Activity:
All that is needed is a count of the lines in this data that contain the word "performed".

[Data extract — start]

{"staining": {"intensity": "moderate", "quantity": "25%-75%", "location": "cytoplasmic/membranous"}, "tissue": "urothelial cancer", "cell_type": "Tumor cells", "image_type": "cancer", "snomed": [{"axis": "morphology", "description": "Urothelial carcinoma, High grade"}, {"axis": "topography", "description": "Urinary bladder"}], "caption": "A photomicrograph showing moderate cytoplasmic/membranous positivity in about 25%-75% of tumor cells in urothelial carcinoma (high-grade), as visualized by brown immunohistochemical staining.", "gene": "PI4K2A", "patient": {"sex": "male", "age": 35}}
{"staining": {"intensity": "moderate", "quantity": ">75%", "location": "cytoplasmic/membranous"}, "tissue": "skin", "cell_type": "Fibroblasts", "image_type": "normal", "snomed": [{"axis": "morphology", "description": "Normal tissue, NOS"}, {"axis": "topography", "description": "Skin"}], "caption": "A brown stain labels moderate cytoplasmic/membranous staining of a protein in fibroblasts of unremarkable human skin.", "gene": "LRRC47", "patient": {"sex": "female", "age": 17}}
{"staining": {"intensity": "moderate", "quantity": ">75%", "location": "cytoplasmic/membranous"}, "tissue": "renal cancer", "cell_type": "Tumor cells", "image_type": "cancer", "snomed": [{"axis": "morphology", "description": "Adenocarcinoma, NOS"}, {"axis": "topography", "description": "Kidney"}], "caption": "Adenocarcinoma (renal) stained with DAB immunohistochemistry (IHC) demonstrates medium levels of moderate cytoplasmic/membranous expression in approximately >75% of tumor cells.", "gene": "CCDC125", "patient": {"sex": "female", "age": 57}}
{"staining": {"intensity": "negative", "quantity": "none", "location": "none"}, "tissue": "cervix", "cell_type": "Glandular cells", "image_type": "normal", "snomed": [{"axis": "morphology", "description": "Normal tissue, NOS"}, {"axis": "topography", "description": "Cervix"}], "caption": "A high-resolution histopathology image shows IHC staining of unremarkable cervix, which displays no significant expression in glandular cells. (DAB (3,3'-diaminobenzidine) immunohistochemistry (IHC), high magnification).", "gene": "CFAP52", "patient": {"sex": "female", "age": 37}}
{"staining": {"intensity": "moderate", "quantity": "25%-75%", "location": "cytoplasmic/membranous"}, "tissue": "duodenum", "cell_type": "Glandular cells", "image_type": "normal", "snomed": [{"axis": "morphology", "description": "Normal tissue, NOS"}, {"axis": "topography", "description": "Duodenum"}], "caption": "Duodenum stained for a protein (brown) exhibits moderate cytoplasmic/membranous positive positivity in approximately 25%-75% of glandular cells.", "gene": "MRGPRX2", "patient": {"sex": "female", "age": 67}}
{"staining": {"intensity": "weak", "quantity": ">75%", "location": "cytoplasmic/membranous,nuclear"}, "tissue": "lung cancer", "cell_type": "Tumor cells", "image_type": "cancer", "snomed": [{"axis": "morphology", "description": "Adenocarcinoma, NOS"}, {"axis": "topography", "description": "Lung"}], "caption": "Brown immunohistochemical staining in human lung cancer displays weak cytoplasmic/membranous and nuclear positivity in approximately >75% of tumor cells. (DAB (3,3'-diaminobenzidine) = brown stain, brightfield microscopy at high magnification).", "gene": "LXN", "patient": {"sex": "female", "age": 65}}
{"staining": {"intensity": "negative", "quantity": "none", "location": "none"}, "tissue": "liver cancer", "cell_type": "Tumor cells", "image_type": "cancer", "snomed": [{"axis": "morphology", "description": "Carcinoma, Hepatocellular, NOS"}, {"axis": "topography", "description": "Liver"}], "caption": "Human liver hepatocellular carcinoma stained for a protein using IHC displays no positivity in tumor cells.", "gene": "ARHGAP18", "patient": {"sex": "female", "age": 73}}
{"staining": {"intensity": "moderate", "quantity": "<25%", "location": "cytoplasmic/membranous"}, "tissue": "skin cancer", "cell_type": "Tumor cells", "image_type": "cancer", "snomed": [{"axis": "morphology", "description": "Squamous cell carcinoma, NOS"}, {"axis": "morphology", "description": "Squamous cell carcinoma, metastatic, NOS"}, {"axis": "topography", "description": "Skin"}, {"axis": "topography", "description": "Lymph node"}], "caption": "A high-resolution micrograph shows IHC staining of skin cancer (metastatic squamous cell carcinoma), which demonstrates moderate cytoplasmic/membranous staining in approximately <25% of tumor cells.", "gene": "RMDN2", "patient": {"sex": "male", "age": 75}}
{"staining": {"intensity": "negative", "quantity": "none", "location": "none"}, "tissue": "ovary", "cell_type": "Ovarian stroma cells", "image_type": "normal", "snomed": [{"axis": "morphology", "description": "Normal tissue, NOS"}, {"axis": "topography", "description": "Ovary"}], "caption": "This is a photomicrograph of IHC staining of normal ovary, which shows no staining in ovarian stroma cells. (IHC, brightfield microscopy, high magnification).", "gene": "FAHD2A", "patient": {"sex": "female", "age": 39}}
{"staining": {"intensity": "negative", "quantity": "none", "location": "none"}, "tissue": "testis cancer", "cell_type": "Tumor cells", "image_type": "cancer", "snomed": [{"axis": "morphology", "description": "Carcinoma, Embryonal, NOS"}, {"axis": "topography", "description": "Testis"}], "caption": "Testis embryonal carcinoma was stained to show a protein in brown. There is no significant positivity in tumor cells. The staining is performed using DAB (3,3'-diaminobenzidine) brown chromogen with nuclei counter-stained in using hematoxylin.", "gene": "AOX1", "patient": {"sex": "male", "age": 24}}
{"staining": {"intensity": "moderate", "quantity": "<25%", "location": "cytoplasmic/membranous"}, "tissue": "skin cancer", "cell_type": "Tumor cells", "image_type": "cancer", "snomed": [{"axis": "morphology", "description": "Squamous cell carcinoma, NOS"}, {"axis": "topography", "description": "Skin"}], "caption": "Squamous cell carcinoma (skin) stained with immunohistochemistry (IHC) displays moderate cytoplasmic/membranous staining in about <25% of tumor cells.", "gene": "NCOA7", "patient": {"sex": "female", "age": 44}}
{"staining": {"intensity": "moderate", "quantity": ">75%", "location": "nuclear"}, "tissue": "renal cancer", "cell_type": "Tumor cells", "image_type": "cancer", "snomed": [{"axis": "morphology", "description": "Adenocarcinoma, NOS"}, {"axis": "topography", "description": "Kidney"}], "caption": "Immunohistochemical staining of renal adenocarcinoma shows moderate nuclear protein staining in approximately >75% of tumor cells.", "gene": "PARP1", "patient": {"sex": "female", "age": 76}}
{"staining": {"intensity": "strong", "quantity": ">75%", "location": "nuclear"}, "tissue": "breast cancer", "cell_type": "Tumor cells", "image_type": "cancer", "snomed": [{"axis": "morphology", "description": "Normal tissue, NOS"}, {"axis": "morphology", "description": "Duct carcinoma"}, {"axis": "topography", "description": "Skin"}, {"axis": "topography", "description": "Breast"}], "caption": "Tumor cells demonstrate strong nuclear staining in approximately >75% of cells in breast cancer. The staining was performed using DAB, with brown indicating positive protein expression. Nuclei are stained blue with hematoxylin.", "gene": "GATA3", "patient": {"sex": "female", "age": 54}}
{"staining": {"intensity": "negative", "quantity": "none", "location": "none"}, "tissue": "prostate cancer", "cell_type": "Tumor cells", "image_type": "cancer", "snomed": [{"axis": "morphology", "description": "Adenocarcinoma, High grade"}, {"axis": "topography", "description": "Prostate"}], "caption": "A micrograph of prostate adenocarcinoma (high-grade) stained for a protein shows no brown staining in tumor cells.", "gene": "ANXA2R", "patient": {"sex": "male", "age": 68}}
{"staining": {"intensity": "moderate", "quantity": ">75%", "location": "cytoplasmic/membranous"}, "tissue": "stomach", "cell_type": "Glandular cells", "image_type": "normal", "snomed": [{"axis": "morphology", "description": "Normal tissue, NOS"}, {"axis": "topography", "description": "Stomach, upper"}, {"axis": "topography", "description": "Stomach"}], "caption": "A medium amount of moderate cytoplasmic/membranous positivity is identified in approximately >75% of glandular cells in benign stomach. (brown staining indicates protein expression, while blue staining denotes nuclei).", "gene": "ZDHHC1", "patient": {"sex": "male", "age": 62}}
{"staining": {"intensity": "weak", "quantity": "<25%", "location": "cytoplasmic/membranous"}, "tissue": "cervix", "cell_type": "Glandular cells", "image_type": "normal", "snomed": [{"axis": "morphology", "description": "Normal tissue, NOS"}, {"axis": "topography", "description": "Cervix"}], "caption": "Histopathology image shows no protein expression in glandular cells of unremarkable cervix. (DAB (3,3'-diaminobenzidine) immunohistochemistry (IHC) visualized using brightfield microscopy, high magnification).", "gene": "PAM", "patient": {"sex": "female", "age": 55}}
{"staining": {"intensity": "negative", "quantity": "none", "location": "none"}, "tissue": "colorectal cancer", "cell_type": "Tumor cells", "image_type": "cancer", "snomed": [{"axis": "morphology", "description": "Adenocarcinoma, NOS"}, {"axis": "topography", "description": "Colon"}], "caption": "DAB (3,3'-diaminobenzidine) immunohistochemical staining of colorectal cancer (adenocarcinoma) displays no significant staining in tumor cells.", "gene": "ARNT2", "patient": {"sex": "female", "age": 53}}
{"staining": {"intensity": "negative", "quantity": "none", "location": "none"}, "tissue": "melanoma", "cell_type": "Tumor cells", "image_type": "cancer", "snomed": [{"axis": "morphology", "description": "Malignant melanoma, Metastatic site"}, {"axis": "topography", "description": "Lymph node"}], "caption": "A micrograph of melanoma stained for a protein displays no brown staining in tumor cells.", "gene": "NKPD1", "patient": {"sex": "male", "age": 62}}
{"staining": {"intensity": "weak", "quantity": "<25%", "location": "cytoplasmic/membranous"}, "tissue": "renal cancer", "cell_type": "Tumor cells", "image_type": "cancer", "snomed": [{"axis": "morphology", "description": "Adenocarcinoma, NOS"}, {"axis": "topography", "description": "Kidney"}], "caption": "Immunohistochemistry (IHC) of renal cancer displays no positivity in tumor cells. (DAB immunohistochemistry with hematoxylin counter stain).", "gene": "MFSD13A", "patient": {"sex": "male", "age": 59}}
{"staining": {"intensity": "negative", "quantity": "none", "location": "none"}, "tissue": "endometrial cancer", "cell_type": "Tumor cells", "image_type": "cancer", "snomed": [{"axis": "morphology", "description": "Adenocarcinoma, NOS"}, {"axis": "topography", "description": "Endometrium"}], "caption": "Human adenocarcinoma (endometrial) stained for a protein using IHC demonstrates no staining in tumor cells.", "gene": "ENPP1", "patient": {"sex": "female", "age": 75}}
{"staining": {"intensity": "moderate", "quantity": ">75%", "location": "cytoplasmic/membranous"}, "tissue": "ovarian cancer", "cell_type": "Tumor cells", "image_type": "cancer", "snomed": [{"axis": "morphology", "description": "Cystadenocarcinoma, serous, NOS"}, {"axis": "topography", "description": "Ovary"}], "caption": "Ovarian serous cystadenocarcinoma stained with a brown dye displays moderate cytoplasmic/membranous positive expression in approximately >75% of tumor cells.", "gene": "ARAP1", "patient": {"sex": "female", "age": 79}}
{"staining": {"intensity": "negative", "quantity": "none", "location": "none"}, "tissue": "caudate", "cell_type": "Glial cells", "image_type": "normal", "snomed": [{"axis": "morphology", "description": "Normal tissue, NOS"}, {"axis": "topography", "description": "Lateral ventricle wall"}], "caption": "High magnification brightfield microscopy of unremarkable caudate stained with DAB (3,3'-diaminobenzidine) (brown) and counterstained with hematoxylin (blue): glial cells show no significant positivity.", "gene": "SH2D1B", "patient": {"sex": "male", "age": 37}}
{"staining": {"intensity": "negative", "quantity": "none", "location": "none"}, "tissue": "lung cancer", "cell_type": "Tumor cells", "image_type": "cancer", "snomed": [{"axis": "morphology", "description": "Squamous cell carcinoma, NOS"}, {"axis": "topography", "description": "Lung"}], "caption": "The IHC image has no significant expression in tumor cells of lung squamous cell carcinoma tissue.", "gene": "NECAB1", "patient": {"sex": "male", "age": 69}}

[Data extract — finish]

Answer to the exercise:
2